Nobel Prize for Medicine Awarded to Scientist Who Prolonged His Own Life With His Research
The prize, awarded jointly to three scientists, celebrates the discovery of the immune system's front-line responders--though one winner succumbed to cancer three days before
[UPDATE 6 p.m.] Immune cells that protect us from the dangers of this microbe planet are behind this year’s Nobel Prize in medicine. Two of the three winners discovered receptor proteins that can recognize microbial invaders, activating the innate immune response. The third discovered dendritic cells, which serve as surveillance cells and can switch on the body’s adaptive immune response.
One half is awarded jointly to Bruce Beutler and Jules Hoffmann and one half goes to Ralph Steinman. But Steinman died on Friday after a battle with pancreatic cancer, according to Rockefeller University in New York, where he was a cell biologist and director of its Center for Immunology and Immune Diseases. He was diagnosed four years ago, and was able to extend his life using a dendritic-cell based immunotherapy of his own design, the university said. He was 68.
The Nobel committee learned he died three hours after it officially bestowed him with the honor, the Nobel Assembly said Monday. Steinman’s own university learned the sad news from his family, as officials were compiling information about his Nobel win. Nobel prizes are not awarded posthumously, but the Nobel Foundation’s rules specify that if a person wins an award and dies before accepting it, the prize is still presented.
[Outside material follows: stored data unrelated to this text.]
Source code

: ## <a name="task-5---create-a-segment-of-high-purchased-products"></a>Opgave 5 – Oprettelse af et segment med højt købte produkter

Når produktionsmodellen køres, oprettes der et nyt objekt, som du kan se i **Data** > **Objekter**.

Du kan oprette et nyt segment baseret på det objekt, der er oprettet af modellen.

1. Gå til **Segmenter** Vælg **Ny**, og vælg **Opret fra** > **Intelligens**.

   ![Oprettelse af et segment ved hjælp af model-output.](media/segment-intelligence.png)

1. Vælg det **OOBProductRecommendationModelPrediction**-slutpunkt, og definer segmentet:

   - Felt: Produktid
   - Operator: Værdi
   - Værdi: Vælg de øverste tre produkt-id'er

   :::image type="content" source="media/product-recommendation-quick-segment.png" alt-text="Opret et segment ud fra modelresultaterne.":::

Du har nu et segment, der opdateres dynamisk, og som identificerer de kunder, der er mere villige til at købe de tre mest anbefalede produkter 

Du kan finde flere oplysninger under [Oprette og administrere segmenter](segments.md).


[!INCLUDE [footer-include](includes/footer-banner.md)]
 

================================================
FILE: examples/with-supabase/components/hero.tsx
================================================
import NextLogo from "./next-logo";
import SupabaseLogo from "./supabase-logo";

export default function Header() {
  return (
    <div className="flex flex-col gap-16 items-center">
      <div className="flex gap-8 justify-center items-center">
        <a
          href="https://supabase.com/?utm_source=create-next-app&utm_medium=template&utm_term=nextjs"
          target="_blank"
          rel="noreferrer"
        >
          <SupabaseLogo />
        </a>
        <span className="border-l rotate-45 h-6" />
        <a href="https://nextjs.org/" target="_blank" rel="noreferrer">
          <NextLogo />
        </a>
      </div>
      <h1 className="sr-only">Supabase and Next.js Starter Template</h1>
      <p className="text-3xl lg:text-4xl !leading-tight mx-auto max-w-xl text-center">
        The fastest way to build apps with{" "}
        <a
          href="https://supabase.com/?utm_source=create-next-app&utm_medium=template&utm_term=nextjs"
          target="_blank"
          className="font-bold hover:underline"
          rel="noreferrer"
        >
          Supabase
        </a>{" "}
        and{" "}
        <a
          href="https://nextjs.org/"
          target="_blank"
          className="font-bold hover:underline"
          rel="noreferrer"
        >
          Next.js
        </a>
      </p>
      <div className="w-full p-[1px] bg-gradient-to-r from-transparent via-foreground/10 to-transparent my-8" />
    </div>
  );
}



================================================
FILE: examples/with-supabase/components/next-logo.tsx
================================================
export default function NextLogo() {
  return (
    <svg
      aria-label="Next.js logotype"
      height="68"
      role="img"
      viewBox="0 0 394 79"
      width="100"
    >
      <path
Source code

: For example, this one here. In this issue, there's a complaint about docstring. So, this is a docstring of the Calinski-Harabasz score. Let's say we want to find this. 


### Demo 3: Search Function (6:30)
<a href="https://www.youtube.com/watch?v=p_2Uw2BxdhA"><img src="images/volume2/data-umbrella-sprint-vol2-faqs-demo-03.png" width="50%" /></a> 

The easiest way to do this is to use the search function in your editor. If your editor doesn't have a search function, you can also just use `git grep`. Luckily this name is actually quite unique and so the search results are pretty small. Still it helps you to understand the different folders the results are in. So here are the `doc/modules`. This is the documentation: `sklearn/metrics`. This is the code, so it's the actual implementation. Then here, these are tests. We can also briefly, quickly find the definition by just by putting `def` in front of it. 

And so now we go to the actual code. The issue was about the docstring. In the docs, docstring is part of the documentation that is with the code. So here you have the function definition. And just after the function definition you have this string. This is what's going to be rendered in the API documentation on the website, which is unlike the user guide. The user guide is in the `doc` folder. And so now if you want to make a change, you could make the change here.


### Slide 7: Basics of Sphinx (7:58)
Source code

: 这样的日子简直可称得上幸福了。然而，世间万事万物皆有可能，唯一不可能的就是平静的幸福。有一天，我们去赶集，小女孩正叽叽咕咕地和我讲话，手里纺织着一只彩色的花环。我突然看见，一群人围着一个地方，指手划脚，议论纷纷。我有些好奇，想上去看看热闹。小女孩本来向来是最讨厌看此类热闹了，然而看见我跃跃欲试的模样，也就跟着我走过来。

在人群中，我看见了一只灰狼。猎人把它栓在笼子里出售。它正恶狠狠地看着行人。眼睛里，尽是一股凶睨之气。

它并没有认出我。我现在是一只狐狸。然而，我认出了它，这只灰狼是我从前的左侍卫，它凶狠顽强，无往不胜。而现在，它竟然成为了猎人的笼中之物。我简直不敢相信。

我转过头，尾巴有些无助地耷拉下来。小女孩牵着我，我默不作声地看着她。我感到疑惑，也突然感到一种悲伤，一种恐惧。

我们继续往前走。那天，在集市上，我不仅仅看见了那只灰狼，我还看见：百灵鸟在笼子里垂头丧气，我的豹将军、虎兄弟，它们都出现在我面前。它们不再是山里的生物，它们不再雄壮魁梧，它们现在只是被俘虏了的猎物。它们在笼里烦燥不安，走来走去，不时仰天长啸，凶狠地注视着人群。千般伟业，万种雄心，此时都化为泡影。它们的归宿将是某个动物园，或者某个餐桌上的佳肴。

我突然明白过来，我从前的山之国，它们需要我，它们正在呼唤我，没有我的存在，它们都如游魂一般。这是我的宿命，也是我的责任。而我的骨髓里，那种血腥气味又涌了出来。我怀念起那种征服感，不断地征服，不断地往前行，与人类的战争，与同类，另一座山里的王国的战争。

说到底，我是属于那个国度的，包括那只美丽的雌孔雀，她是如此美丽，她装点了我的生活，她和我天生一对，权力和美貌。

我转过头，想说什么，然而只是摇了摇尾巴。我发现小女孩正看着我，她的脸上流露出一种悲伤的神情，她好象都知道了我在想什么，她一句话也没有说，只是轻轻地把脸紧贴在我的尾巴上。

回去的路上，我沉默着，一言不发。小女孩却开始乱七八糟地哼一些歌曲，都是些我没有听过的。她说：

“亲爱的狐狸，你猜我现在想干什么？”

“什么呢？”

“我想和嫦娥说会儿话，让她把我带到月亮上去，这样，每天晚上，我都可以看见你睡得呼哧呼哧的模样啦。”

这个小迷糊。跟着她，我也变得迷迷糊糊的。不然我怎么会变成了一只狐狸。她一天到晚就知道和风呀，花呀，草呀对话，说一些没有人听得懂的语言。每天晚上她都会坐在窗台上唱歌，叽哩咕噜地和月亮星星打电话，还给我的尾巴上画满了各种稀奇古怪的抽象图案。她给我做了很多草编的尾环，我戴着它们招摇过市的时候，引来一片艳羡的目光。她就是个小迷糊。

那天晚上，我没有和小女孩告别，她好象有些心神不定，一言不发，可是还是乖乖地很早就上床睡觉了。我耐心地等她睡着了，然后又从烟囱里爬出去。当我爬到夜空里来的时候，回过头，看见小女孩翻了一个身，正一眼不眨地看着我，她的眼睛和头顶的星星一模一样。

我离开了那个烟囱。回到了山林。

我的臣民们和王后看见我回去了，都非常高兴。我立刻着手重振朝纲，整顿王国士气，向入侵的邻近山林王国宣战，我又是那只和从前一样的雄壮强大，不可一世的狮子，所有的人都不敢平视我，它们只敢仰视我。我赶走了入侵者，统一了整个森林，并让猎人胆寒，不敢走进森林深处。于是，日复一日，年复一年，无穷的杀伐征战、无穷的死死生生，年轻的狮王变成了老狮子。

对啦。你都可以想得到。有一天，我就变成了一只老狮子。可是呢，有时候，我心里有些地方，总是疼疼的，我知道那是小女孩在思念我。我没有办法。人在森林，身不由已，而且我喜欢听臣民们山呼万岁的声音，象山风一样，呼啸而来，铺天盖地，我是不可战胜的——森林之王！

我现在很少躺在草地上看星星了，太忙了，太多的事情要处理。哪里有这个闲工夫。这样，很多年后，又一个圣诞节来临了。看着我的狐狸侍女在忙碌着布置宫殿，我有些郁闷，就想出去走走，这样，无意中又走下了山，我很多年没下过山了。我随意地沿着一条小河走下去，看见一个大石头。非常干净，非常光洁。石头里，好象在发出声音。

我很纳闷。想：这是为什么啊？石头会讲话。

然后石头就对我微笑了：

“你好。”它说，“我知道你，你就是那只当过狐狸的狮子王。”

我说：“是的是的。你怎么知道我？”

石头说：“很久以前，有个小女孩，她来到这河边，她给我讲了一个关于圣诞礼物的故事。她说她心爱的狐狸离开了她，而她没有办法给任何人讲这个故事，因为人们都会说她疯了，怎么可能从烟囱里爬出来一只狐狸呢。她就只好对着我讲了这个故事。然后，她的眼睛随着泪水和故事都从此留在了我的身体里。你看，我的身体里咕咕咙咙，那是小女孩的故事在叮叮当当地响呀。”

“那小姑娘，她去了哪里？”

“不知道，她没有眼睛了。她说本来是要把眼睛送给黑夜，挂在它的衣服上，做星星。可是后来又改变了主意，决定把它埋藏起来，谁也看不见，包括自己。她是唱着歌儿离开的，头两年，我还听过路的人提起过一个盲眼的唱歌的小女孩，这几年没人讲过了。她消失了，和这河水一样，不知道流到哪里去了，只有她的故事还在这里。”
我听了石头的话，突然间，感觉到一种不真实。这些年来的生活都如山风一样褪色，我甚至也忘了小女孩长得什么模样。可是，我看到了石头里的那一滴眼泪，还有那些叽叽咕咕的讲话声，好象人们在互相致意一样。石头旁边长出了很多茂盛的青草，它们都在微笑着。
“The decision to award the Nobel Prize to Ralph Steinman was made in good faith, based on the assumption that the Nobel Laureate was alive,” the assembly explained in a statement. “This was true – though not at the time of the decision – only a day or so previously.” The foundation further explains that this situation is unprecedented in the history of the Nobel Prize.
The split award honors research into the immune system’s dual nature. A group of first responder cells seek out and destroy invaders and block their ability to replicate, and a second group bats cleanup, producing antibodies that kill cells which have already been infected. Scientists now know a great deal about the genetic rules underlying these systems, but much of this knowledge stands on the shoulders of Beutler, Hoffmann and Steinman, the Nobel Assembly explains.
In 1996, Hoffmann, now 70, was working with some genetically modified fruit flies and infecting them with fungi or bacteria. He discovered that the activation of a gene called Toll is crucial for switching on the initial immune response that allowed his flies to fight off infection. Then in 1998, Beutler, now 54, was searching for a protein receptor involved in regulating septic shock, which results when the body is overwhelmed by infection. He found a mutation in a mouse gene that looked pretty similar to Hoffmann’s Toll gene. This gene codes for a receptor — nicknamed a Toll-like receptor — that binds to a bacterial product involved in septic shock.
Together, the work showed that insects and vertebrates shared similar molecules that activated the innate immune response — and now scientists knew what the molecules looked like. Since then, scientists have identified a dozen more Toll-like receptors in mice and humans.
Decades before that work, Steinman was pioneering research on the secondary immune response, the adaptive response. In 1973, he discovered the dendritic cell — so named because it has little tails, like dendrites in neurons — and set about explaining their function. They serve as the body’s surveillance cells, constantly moving around and sampling their environment. Steinman proved that dendritic cells activate T cells, a class of white blood cells that are important in adaptive immunity.
The immune researchers’ work has been crucial in understanding treatment and prevention of disease, from AIDS to cancer. The research is also relevant for understanding auto-immune and inflammatory diseases, in which the immune system attacks the body’s own cells.